Midterm Project for KAIST CS492H: Special Topics in Computer Science<Deep Learning for Real-world Problems.
done by Donghyun Kim(Github) / Yongmin Lee(Github).

Abstract

With a great amount of labeled data, the role of unlabeled samples in semi-supervised learning often becomes insignificant. Because proper usage of unlabeled data is crucial for semi-supervised learning to be applicable in real-world problems, we have to refrain from training steps to be dominated by labeled data. To utilize unlabeled data more elegantly, we devised an advanced scheduling algorithm for managing pseudo labels in intermediate steps. Our algorithm filters the pseudo label by its confidence depending on the model’s current learning phase. As a result, it increased the model’s performance as well as adding more robustness where there are few labeled data. We gained 1.17% additional top 1 accuracy compared to MixMatch. Our research also can be combined with other SSL methods, since it’s compact and well applicable to other domains.

Overall Structure

Our GitHub repo is divided into 3 parts. Please keep in mind that all codes in here are for NSML environment, not in local machines.

First, MixMatch_basic, Fixed_Threshold, Adaptive_Threshold contains finalized version of each source code that we used in our environments. These codes have proper argument settings that can be used to further research.

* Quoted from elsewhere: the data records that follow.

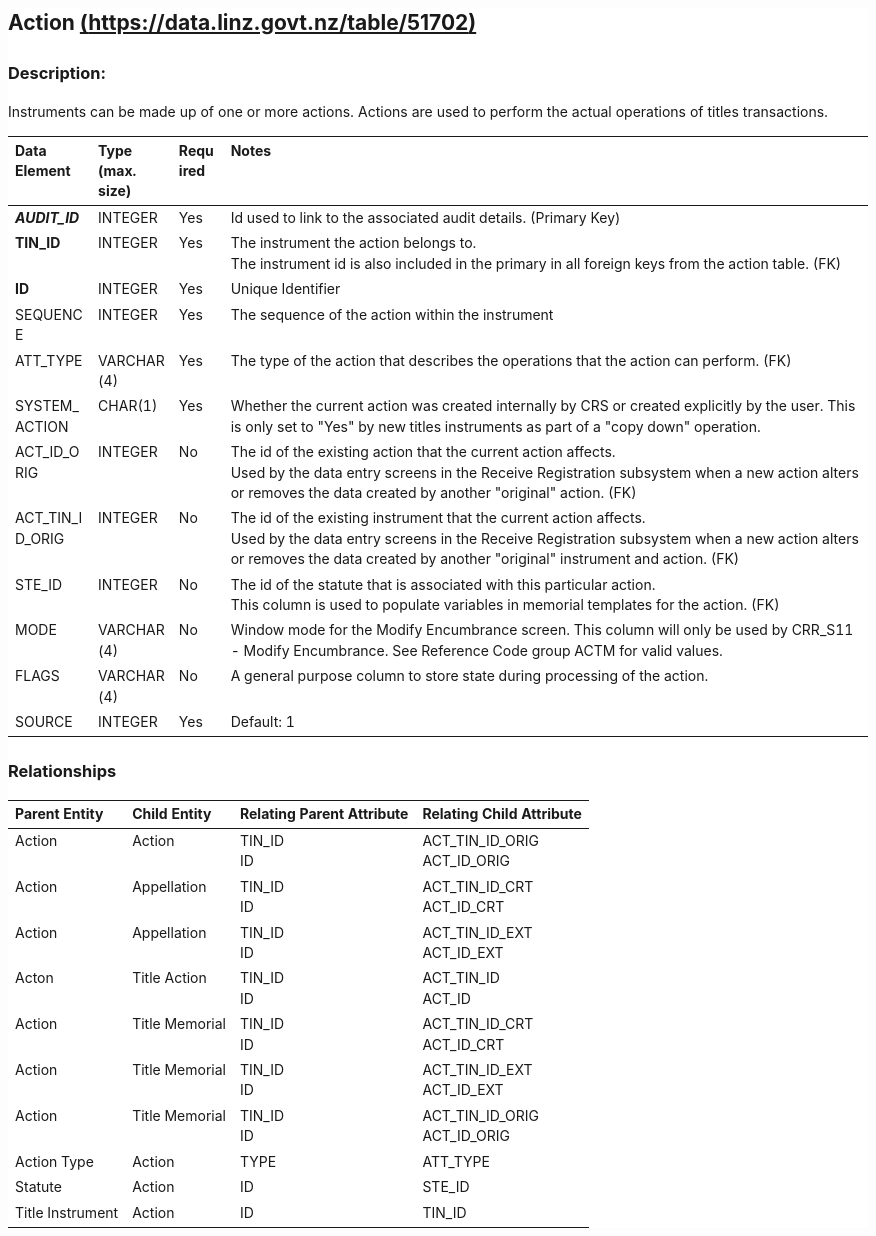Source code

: ## Action [(https://data.linz.govt.nz/table/51702)](https://data.linz.govt.nz/table/51702)

### Description:

Instruments can be made up of one or more actions. Actions are used to perform the actual operations
of titles transactions.

| **Data Element** | **Type (max. size)** | **Required** | **Notes**                                                                                                                                                                                                                                           |
| :--------------- | :------------------- | :----------- | :-------------------------------------------------------------------------------------------------------------------------------------------------------------------------------------------------------------------------------------------------- |
| **_AUDIT_ID_**   | INTEGER              | Yes          | Id used to link to the associated audit details. (Primary Key)                                                                                                                                                                                      |
| **TIN_ID**       | INTEGER              | Yes          | The instrument the action belongs to. <br> The instrument id is also included in the primary in all foreign keys from the action table. (FK)                                                                                                        |
| **ID**           | INTEGER              | Yes          | Unique Identifier                                                                                                                                                                                                                                   |
| SEQUENCE         | INTEGER              | Yes          | The sequence of the action within the instrument                                                                                                                                                                                                    |
| ATT_TYPE         | VARCHAR(4)           | Yes          | The type of the action that describes the operations that the action can perform. (FK)                                                                                                                                                              |
| SYSTEM_ACTION    | CHAR(1)              | Yes          | Whether the current action was created internally by CRS or created explicitly by the user. This is only set to "Yes" by new titles instruments as part of a "copy down" operation.                                                                 |
| ACT_ID_ORIG      | INTEGER              | No           | The id of the existing action that the current action affects. <br> Used by the data entry screens in the Receive Registration subsystem when a new action alters or removes the data created by another "original" action. (FK)                    |
| ACT_TIN_ID_ORIG  | INTEGER              | No           | The id of the existing instrument that the current action affects. <br> Used by the data entry screens in the Receive Registration subsystem when a new action alters or removes the data created by another "original" instrument and action. (FK) |
| STE_ID           | INTEGER              | No           | The id of the statute that is associated with this particular action. <br> This column is used to populate variables in memorial templates for the action. (FK)                                                                                     |
| MODE             | VARCHAR(4)           | No           | Window mode for the Modify Encumbrance screen. This column will only be used by CRR_S11 - Modify Encumbrance. See Reference Code group ACTM for valid values.                                                                                       |
| FLAGS            | VARCHAR(4)           | No           | A general purpose column to store state during processing of the action.                                                                                                                                                                            |
| SOURCE           | INTEGER              | Yes          | Default: 1                                                                                                                                                                                                                                          |

### Relationships

| **Parent Entity** | **Child Entity** | **Relating Parent Attribute** | **Relating Child Attribute**     |
| :---------------- | :--------------- | :---------------------------- | :------------------------------- |
| Action            | Action           | TIN_ID <br> ID                | ACT_TIN_ID_ORIG <br> ACT_ID_ORIG |
| Action            | Appellation      | TIN_ID <br> ID                | ACT_TIN_ID_CRT <br> ACT_ID_CRT   |
| Action            | Appellation      | TIN_ID <br> ID                | ACT_TIN_ID_EXT <br> ACT_ID_EXT   |
| Acton             | Title Action     | TIN_ID <br> ID                | ACT_TIN_ID <br> ACT_ID           |
| Action            | Title Memorial   | TIN_ID <br> ID                | ACT_TIN_ID_CRT <br> ACT_ID_CRT   |
| Action            | Title Memorial   | TIN_ID <br> ID                | ACT_TIN_ID_EXT <br> ACT_ID_EXT   |
| Action            | Title Memorial   | TIN_ID <br> ID                | ACT_TIN_ID_ORIG <br> ACT_ID_ORIG |
| Action Type       | Action           | TYPE                          | ATT_TYPE                         |
| Statute           | Action           | ID                            | STE_ID                           |
| Title Instrument  | Action           | ID                            | TIN_ID                           |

Detailed instructions can be found in each directory.

Second, Experiment_codes contains exact source codes and some informations about experiements that was conducted in NSML. Each folder has session name on it, and exact files and configurations are inside each folder. This is to reproduce results that are in our presentation and paper. However, due to randomization in validation, exact accuracy might differ a bit.

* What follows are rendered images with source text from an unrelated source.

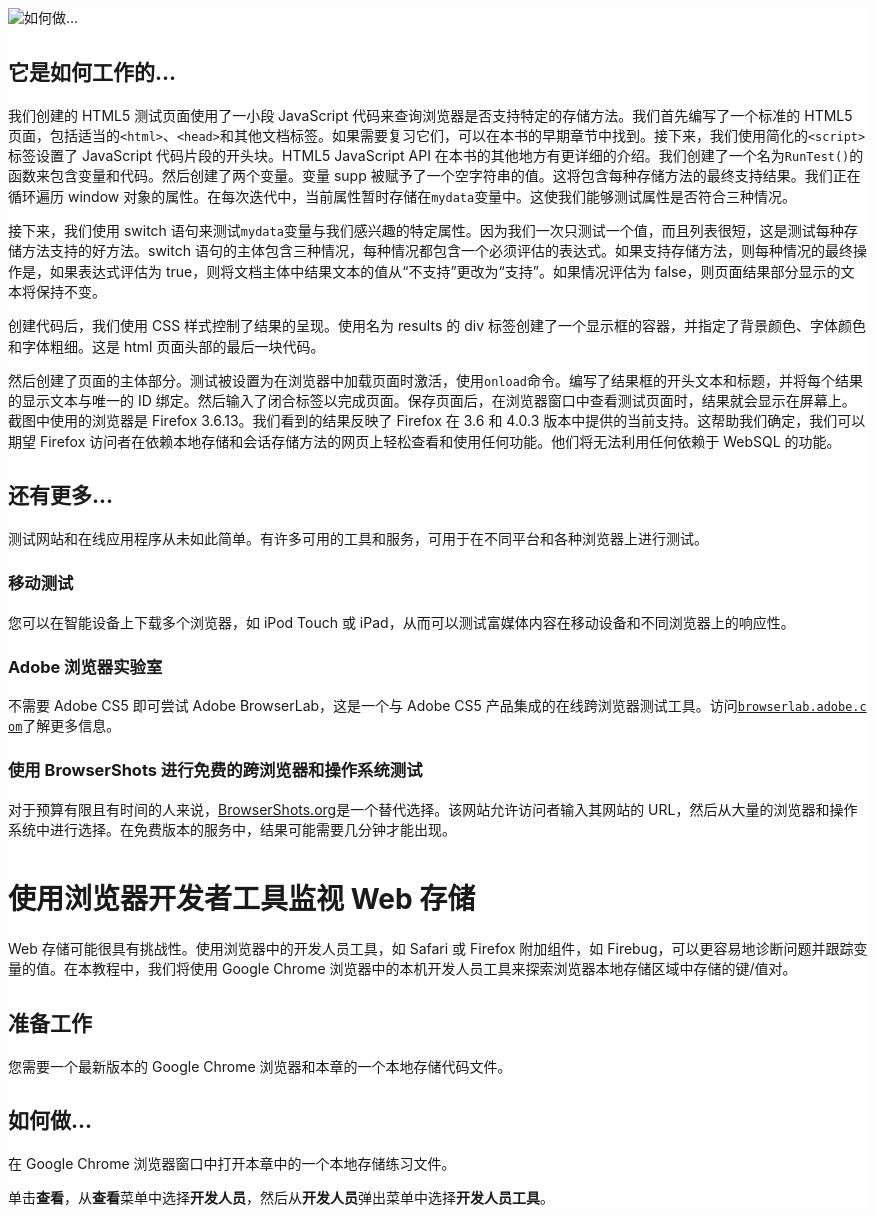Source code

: ![如何做...](img/1048_09_01.jpg)

## 它是如何工作的...

我们创建的 HTML5 测试页面使用了一小段 JavaScript 代码来查询浏览器是否支持特定的存储方法。我们首先编写了一个标准的 HTML5 页面，包括适当的`<html>`、`<head>`和其他文档标签。如果需要复习它们，可以在本书的早期章节中找到。接下来，我们使用简化的`<script>`标签设置了 JavaScript 代码片段的开头块。HTML5 JavaScript API 在本书的其他地方有更详细的介绍。我们创建了一个名为`RunTest()`的函数来包含变量和代码。然后创建了两个变量。变量 supp 被赋予了一个空字符串的值。这将包含每种存储方法的最终支持结果。我们正在循环遍历 window 对象的属性。在每次迭代中，当前属性暂时存储在`mydata`变量中。这使我们能够测试属性是否符合三种情况。

接下来，我们使用 switch 语句来测试`mydata`变量与我们感兴趣的特定属性。因为我们一次只测试一个值，而且列表很短，这是测试每种存储方法支持的好方法。switch 语句的主体包含三种情况，每种情况都包含一个必须评估的表达式。如果支持存储方法，则每种情况的最终操作是，如果表达式评估为 true，则将文档主体中结果文本的值从“不支持”更改为“支持”。如果情况评估为 false，则页面结果部分显示的文本将保持不变。

创建代码后，我们使用 CSS 样式控制了结果的呈现。使用名为 results 的 div 标签创建了一个显示框的容器，并指定了背景颜色、字体颜色和字体粗细。这是 html 页面头部的最后一块代码。

然后创建了页面的主体部分。测试被设置为在浏览器中加载页面时激活，使用`onload`命令。编写了结果框的开头文本和标题，并将每个结果的显示文本与唯一的 ID 绑定。然后输入了闭合标签以完成页面。保存页面后，在浏览器窗口中查看测试页面时，结果就会显示在屏幕上。截图中使用的浏览器是 Firefox 3.6.13。我们看到的结果反映了 Firefox 在 3.6 和 4.0.3 版本中提供的当前支持。这帮助我们确定，我们可以期望 Firefox 访问者在依赖本地存储和会话存储方法的网页上轻松查看和使用任何功能。他们将无法利用任何依赖于 WebSQL 的功能。

## 还有更多...

测试网站和在线应用程序从未如此简单。有许多可用的工具和服务，可用于在不同平台和各种浏览器上进行测试。

### 移动测试

您可以在智能设备上下载多个浏览器，如 iPod Touch 或 iPad，从而可以测试富媒体内容在移动设备和不同浏览器上的响应性。

### Adobe 浏览器实验室

不需要 Adobe CS5 即可尝试 Adobe BrowserLab，这是一个与 Adobe CS5 产品集成的在线跨浏览器测试工具。访问[`browserlab.adobe.com`](https://browserlab.adobe.com)了解更多信息。

### 使用 BrowserShots 进行免费的跨浏览器和操作系统测试

对于预算有限且有时间的人来说，[BrowserShots.org](http://BrowserShots.org)是一个替代选择。该网站允许访问者输入其网站的 URL，然后从大量的浏览器和操作系统中进行选择。在免费版本的服务中，结果可能需要几分钟才能出现。

# 使用浏览器开发者工具监视 Web 存储

Web 存储可能很具有挑战性。使用浏览器中的开发人员工具，如 Safari 或 Firefox 附加组件，如 Firebug，可以更容易地诊断问题并跟踪变量的值。在本教程中，我们将使用 Google Chrome 浏览器中的本机开发人员工具来探索浏览器本地存储区域中存储的键/值对。

## 准备工作

您需要一个最新版本的 Google Chrome 浏览器和本章的一个本地存储代码文件。

## 如何做...

在 Google Chrome 浏览器窗口中打开本章中的一个本地存储练习文件。

单击**查看**，从**查看**菜单中选择**开发人员**，然后从**开发人员**弹出菜单中选择**开发人员工具**。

Finally, etc folder contains remaining codes that are used in our research, but are not related with our final paper. Some implementation of SSL papers, code fragments, intermediate version of our implementation might be included in the folder.

2020.5.11 Report and Experiment Note added.

MixMatch_basic

Contains baseline codes for MixMatch.

Fixed_Threshold

Contains MixMatch with using fixed threshold for pseudo labels.